A method for deodorizing odors derived from microorganisms, which comprises the following steps 1 and 2.
<Process 1>
The treatment liquid containing the following component (a) is brought into contact with the microorganism, and the component (a) is taken into the body of the microorganism in the presence of iron (III) ions present in the protein structure constituting the microorganism in the body of the microorganism. , (A) A step of producing hydrogen peroxide by a component and dissolved oxygen in a microorganism, and a reaction of (a) producing iron (II) ion by a component and iron (III) ion.

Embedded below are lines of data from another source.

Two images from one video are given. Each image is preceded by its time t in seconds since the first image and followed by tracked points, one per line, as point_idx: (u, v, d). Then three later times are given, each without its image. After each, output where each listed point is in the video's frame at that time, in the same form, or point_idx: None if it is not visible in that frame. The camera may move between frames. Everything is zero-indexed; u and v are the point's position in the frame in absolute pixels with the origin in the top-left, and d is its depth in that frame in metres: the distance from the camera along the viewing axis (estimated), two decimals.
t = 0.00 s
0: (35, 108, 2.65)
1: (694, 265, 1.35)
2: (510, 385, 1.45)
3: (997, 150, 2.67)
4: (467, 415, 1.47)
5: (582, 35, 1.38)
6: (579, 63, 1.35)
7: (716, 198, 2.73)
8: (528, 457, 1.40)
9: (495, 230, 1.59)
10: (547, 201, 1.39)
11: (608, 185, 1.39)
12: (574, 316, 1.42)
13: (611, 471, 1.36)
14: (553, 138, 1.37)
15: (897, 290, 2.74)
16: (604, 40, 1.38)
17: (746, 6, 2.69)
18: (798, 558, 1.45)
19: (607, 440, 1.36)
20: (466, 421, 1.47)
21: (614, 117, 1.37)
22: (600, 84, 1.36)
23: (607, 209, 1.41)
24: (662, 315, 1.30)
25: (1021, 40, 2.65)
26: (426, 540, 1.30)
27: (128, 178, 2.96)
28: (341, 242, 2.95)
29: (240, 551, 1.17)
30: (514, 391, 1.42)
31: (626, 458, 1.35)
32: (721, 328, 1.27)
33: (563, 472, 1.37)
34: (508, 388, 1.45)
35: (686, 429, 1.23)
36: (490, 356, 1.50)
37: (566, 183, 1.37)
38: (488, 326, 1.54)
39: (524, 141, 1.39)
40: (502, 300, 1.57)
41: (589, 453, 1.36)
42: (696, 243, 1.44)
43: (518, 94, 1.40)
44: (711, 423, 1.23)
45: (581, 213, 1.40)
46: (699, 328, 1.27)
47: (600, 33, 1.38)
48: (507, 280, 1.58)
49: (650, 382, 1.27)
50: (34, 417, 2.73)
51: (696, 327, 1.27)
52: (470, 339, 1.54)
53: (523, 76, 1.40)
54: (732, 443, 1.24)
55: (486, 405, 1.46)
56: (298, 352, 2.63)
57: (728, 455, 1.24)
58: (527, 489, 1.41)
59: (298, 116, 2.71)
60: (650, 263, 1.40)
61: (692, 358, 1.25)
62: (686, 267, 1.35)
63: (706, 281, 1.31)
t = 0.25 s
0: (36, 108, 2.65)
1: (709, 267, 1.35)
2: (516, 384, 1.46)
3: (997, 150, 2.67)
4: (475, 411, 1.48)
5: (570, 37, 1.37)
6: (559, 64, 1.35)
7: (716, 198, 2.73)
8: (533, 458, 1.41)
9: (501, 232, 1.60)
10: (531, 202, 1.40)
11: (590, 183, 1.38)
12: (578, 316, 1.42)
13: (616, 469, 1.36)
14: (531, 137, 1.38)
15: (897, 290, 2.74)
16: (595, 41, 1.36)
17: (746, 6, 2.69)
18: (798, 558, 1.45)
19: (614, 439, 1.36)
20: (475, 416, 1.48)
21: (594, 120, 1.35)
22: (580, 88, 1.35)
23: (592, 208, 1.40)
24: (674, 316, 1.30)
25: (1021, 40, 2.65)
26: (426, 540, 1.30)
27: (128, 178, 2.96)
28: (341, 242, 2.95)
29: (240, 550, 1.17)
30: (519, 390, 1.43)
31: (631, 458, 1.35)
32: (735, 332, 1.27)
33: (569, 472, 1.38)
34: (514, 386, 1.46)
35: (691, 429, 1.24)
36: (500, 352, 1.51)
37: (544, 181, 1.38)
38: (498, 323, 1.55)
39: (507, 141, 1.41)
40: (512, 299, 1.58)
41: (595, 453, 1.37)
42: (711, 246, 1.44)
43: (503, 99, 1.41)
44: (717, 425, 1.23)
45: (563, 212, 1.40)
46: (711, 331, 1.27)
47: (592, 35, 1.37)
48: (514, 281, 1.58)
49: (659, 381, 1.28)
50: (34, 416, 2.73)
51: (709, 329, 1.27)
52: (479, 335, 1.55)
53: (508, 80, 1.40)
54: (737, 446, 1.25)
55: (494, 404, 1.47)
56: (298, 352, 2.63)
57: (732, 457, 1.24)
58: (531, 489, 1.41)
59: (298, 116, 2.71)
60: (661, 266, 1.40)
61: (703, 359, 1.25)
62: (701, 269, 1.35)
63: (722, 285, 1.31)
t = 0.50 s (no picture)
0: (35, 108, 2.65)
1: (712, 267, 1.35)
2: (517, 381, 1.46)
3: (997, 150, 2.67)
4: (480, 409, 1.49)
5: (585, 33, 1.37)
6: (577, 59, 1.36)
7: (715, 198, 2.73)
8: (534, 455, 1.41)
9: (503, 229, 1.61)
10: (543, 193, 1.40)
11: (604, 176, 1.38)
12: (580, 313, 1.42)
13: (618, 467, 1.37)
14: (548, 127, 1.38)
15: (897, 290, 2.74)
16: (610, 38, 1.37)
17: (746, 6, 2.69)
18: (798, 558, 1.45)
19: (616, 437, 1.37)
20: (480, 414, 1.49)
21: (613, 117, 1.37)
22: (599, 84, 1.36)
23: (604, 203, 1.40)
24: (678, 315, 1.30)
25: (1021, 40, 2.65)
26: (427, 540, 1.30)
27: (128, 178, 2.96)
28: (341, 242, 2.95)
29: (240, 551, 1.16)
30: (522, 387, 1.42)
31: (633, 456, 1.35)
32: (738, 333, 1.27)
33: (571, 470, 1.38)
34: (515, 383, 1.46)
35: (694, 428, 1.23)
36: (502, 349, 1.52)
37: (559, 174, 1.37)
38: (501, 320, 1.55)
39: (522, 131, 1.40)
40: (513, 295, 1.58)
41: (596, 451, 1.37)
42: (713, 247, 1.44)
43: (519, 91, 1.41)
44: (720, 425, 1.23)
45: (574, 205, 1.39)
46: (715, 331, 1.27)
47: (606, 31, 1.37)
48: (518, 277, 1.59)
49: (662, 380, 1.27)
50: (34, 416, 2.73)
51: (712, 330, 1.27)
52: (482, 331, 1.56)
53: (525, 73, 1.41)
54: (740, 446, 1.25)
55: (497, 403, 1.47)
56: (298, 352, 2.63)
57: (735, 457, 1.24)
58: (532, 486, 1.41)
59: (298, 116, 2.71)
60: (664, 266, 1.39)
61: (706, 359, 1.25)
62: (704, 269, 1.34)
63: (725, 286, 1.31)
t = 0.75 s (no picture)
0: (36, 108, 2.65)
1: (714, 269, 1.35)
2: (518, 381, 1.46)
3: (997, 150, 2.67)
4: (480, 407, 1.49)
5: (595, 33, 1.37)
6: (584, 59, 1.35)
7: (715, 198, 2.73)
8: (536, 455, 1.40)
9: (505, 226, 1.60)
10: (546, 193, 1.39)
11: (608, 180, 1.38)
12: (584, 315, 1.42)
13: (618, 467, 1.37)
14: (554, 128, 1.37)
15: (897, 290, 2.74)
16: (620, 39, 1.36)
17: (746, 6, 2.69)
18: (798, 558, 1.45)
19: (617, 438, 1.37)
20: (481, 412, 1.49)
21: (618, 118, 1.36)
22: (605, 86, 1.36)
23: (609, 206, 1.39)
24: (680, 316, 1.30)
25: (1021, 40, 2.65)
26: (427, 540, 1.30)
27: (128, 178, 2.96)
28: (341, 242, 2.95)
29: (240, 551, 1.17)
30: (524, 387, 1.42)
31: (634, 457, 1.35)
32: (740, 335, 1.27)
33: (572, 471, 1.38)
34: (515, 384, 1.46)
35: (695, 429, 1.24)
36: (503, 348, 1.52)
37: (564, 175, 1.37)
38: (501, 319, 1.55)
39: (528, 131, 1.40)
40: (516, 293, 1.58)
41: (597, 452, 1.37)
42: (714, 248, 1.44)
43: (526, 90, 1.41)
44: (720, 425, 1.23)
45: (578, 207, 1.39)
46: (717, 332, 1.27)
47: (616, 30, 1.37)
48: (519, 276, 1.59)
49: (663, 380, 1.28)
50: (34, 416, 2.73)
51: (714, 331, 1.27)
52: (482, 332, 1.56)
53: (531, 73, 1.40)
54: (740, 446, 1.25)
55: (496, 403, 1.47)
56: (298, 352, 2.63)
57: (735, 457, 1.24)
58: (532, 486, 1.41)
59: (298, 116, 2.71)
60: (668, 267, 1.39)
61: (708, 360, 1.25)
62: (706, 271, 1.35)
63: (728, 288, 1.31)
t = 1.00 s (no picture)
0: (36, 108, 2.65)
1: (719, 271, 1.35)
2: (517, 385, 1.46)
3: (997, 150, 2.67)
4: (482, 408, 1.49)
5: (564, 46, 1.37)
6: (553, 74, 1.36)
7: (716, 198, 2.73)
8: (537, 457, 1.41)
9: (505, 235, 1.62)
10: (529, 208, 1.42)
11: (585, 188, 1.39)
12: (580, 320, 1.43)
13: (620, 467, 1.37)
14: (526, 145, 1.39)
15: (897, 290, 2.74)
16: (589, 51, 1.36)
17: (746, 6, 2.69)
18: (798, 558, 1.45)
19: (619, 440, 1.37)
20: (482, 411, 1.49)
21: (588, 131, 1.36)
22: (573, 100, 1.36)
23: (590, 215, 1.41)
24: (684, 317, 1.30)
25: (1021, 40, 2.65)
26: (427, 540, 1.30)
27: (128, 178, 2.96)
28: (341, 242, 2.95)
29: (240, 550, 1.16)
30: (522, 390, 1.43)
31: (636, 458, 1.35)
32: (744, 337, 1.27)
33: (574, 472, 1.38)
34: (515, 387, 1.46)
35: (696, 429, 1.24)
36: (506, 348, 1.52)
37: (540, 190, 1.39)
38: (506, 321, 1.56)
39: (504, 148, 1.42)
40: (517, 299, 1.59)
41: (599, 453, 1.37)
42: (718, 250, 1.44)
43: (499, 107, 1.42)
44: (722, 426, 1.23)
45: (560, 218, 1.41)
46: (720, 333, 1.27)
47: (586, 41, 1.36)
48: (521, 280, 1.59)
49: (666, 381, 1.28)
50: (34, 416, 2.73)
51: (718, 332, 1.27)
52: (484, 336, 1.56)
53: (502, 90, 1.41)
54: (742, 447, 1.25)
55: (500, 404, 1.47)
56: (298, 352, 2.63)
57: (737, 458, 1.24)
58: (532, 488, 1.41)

(A) Ingredient: One or more compounds selected from ascorbic acid and ascorbic acid derivatives
<Process 2>
In the body of a microorganism, the hydrogen peroxide obtained in step 1 is reacted with iron (II) ions derived from the microorganism to generate hydroxyl radicals, which are involved in the production of odorous compounds or odorous compounds produced by the microorganisms. The step of degrading or inactivating an enzyme. The method for deodorizing a odor derived from a microorganism according to claim 1, wherein step 1 and step 2 are performed at the same time. At 20 ° C., when the component (a) is one or more compounds selected from ascorbic acid and an ascorbic acid derivative and all the components (a) are dissolved in an equal amount of a mixture of n-octanol and water. Distribution ratio S (Oc) / S (H ₂ O) of molar concentration S (Oc) in the n-octanol phase and molar concentration S (H ₂ O) in the aqueous phase based on the ascorbic acid skeleton, or ( a) Distribution ratio S (Oc) of the molar concentration S (Oc) in the n-octanol phase and the molar concentration S (H ₂ O) in the aqueous phase based on the ascorbic acid skeleton calculated from the logP value of the component. The method for deodorizing a odor derived from a microorganism according to claim 1 or 2, wherein S (H ₂ O) is 0.0004 or more and 7000 or less. (A) The method for deodorizing a microorganism-derived odor according to any one of claims 1 to 3, wherein the component is one or more selected from ascorbic acid fatty acid esters. The method for deodorizing a microorganism-derived odor according to any one of claims 1 to 4, wherein the protein in which iron (III) ions are present in the structure is ferritin. The method for deodorizing a microorganism-derived odor according to any one of claims 1 to 5, wherein the steps 1 and 2 are performed on the microorganisms present in the textile product. The method for deodorizing a microorganism-derived odor according to claim 6, wherein steps 1 and 2 are performed during or after washing the textile product.